Na een Rotterdamse uitstap van ruim 16 jaar komt slijptram 2303 weer terug naar Den Haag.

De RET heeft in de jaren ’80 belangstelling voor een slijptram. Zelf beschikt het Rotterdamse trambedrijf niet over zo’n voertuig en de uit Amsterdamse geleende H52 voldoet niet aan hun verwachtingen.

De 2303 klaar voor opladen aan de Kleiweg.

Bij HTM heeft men goede ervaringen met de H23. Deze PCC, ex-1207, wordt in 1985 dan ook uitgeleend aan de RET. De H23 doet na gelost zijn bij de Kleiweg vanuit remise Hillegersberg een aantal nachten testritten tussen Hofplein en station Blaak. Deze ritten moeten ‘s nachts plaatsvinden omdat anders de brede 1200 wellicht te dicht bij een smallere RET tram zou kunnen komen.

Achteruit manouveren bij de RET om richting Den Haag te kunnen vertrekken.

RET is tevreden en bestelt bij HTM een Railslijpwagen. Gekozen wordt voor de 1139. Deze is smaller dan een 1200. Die keuze is ook makkelijk want de laatste 1200 is in 1983 gesloopt. In 1986 wordt de PCC verbouwd naar de wensen van de RET. Ten opzichten van de H23 wordt de 1139 op een aantal zaken gewijzigd.

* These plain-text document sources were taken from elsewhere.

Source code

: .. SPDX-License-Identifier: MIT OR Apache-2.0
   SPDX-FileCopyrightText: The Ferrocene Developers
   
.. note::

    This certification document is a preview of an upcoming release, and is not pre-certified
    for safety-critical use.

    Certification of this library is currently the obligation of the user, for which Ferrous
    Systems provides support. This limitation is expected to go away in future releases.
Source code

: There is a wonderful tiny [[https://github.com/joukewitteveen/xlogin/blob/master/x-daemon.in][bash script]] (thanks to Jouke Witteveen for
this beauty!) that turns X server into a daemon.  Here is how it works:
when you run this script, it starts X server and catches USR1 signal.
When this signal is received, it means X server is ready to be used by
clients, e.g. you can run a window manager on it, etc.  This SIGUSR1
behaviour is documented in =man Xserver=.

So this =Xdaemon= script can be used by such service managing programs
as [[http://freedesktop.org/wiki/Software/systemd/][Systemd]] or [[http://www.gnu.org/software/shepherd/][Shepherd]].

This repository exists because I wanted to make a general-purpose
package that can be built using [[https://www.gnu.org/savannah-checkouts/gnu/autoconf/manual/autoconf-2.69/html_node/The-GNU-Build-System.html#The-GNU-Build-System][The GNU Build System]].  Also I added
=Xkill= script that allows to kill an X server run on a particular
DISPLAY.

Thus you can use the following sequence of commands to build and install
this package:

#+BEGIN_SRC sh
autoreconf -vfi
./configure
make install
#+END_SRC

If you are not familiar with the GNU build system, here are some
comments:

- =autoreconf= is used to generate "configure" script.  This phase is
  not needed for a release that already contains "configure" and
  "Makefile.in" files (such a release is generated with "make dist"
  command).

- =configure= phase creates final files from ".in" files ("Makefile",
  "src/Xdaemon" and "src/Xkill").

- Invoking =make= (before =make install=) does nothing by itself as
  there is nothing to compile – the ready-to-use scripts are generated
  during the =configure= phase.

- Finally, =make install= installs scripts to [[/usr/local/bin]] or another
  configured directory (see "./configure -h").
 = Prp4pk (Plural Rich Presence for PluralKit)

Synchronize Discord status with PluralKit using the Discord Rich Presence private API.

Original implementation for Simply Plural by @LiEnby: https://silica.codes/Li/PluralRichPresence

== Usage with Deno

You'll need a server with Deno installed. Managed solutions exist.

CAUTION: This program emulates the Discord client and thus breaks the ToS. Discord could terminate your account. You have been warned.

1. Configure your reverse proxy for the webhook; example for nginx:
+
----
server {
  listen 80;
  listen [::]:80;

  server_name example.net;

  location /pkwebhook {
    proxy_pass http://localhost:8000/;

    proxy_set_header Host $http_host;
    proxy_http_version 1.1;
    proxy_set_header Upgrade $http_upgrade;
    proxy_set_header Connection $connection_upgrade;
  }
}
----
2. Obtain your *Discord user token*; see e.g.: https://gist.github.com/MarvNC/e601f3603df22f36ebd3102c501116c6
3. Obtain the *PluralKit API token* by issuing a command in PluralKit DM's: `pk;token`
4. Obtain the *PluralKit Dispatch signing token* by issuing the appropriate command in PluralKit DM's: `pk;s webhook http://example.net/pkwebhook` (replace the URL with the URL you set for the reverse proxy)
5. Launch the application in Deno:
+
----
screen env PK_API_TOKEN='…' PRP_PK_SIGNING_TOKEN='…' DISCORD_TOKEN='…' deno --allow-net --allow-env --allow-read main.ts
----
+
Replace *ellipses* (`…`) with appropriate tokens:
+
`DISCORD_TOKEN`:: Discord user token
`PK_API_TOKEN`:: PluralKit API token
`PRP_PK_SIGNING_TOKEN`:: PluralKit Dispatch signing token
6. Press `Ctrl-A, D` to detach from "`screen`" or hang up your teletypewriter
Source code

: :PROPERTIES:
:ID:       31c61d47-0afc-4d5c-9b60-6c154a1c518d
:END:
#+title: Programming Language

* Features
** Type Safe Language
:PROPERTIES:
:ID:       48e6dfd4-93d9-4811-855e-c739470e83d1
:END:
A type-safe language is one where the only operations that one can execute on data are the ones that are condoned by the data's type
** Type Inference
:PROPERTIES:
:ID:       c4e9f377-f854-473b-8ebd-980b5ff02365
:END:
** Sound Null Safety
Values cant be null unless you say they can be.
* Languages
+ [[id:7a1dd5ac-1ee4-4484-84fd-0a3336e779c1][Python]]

Zo zijn de watertanks van een kleiner formaat en moet de pantograaf verlaagd op het dak worden aangebracht.

Aankomst aan de Werf in Den Haag.

De verbouwing van de PCC duurt van februari 1986 tot december van dat jaar. Op 11 december van dat jaar wordt de dan vernummerde 1139 als 2303 afgeleverd aan RET. Al gauw blijkt dat het buitenbeentje in Rotterdam toch wat problemen oplevert waardoor de tram niet vaak wordt ingezet. In 1997 komt de PCC dan ook even terug naar de Hofstad voor onderhoud bij HTM.

De PCC raakt bijna Haagse bodem.

In 2003 komt de Railslijpwagen weer definitief terug naar Den Haag. De in 1957 gebouwde tram krijgt bij HTM weer het nummer 1139 terug en gaat de H23 opvolgen als slijpwagen op het Haagse net. De PCC heeft het tot 2019 volgehouden en is toen gesloopt. De tram is opgevolgd door een auto die de sporen poetst.